• U.S.

A Letter From The Publisher: may 22, 1964

4 minute read
TIME

“It goes without saying that a lot can happen in the two months before the Republican Convention.” —TIME, May 8

Covering Nelson Rockefeller from handshake to handshake in Oregon last week, Correspondent Nick Thimmesch realized that quite a lot was happening. Nick has been following Rockefeller ever since the New York Governor set out on the campaign for the 1964 Presidential nomination, and he knows how the candidate performs and what reaction follows.* And so, at midweek, he cast a sidewise glance at the polls that unanimously predicted a victory for Henry Cabot Lodge, and sent the editors in New York a wire: “There is a strong flow toward Battling Nelson.”

Soon after the Oregon result was clear, the editors decided to postpone the nonpolitical cover that was coming off the press and switch to Nelson Rockefeller. Working largely from the reporting of Thimmesch and San Francisco Correspondent Roger Stone, who covered the general side of the Oregon campaign, Writers David Lee and Ronald Kriss put together the cover story for Senior Editor Champ Clark. In the process, all of them found renewed confidence in an old principle: political polls may stir up a lot of publicity, but they are no substitute for knowing, thinking journalists.

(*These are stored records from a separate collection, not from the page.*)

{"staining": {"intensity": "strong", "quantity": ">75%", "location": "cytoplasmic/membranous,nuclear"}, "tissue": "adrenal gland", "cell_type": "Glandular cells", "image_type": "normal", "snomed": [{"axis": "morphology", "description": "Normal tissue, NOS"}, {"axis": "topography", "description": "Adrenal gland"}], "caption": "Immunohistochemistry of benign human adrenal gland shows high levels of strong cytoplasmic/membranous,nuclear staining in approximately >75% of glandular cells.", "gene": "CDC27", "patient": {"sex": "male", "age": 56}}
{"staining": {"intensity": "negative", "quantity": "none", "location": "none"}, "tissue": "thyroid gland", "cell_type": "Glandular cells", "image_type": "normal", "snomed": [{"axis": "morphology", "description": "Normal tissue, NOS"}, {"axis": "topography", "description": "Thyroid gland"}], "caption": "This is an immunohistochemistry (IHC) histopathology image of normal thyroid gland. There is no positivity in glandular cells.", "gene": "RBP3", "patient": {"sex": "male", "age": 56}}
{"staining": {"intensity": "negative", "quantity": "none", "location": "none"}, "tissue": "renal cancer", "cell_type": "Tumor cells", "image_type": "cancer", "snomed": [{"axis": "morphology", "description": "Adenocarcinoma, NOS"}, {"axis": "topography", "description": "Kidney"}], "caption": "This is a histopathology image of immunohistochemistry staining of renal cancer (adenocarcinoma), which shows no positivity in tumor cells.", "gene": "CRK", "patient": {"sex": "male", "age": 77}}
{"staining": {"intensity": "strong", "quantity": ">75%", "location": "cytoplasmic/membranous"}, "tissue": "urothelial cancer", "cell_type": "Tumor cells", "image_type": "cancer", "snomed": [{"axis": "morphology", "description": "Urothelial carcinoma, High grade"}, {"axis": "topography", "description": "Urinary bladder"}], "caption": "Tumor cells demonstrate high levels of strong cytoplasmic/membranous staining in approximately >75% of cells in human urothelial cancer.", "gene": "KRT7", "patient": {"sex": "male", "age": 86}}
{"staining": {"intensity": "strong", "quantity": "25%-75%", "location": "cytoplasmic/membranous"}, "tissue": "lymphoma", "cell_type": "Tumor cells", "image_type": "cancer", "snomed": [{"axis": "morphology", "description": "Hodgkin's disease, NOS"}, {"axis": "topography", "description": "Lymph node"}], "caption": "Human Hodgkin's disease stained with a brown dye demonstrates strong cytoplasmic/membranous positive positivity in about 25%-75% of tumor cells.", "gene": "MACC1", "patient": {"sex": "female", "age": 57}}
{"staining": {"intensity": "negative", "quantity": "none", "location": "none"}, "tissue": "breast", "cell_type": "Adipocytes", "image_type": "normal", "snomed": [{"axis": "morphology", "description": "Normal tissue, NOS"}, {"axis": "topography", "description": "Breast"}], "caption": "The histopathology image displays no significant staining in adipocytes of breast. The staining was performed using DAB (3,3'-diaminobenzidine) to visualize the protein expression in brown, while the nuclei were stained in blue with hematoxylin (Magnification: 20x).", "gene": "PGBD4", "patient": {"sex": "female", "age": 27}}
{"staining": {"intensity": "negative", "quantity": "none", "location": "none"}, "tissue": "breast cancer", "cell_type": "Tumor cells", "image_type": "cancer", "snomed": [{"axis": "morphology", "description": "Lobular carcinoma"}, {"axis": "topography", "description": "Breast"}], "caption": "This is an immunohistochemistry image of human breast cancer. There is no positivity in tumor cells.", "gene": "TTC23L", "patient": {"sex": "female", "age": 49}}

Correspondent George de Carvalho is beginning to rank as an expert on exotic rivers. Five years ago, as our Rio de Janeiro bureau chief, he suggested and did the reporting for the color story on the Amazon (Nov. 23, 1959). Not long after he became Beirut bureau chief in 1962, he began to visualize color pages of the Nile. Last summer he sold his idea to the editors; the results, thousands of miles, words and transparencies later, are the eight pages of color pictures and a timely story.

From the correspondent’s suggestion to the printed pages, the project came under the major care of two senior editors (Henry Grunwald and Cranston Jones), two associate editors (Peter Bird Martin and Charles P. Jackson), two contributing editors (Robert Jones and Arnold Drapkin), two editorial researchers (Deborah Hall and Rosemary Frank), one map maker (Robert Chapin) and one photographer—Laurence Lowry. While all those idea-and-word people had their moments, Photographer Lowry probably had the most excitement.

He found the Egyptians leary about letting him take aerial photographs of bridges, and the Russian technicians at the Aswan dam unwilling to speak to him. But he made his way through the Red tape, and won the cooperation of the Arabs. He took the opening picture in the color pages—a view of the Aswan cofferdam—with an F-8 Fairchild camera from a DC-3 owned by a United Arab Republic airline. With the door removed from the plane, Lowry stood in the open, a rope lashed around his waist and an chored to the tie-down rings. He took the picture on the last color page—a gold and green view of Giza—from a helicopter flown by a U.A.R. Air Force crew, firing away with his F-8 from a sitting position in the doorway with his feet on the landing gear. This was more or less routine for Lowry, an expert in aerial photography, but he felt a bit queasy when he was shooting the interior of one of the dam tunnels. “Things kept falling from the ceiling,” he said. “I think the workmen there are either very courageous or very fatalistic.”

* By now he is so familiar with Rockefeller’s speeches that he uses a simple set of abbreviations to note the subjects covered: FUNVAL—fundamental values; MOAT —mainstream of American thought; FISTEG —fiscal integrity; GOVECLOP—government closest to the people; EQUOP—equal opportunity; BOMFOG—brotherhood of man under Fatherhood of God.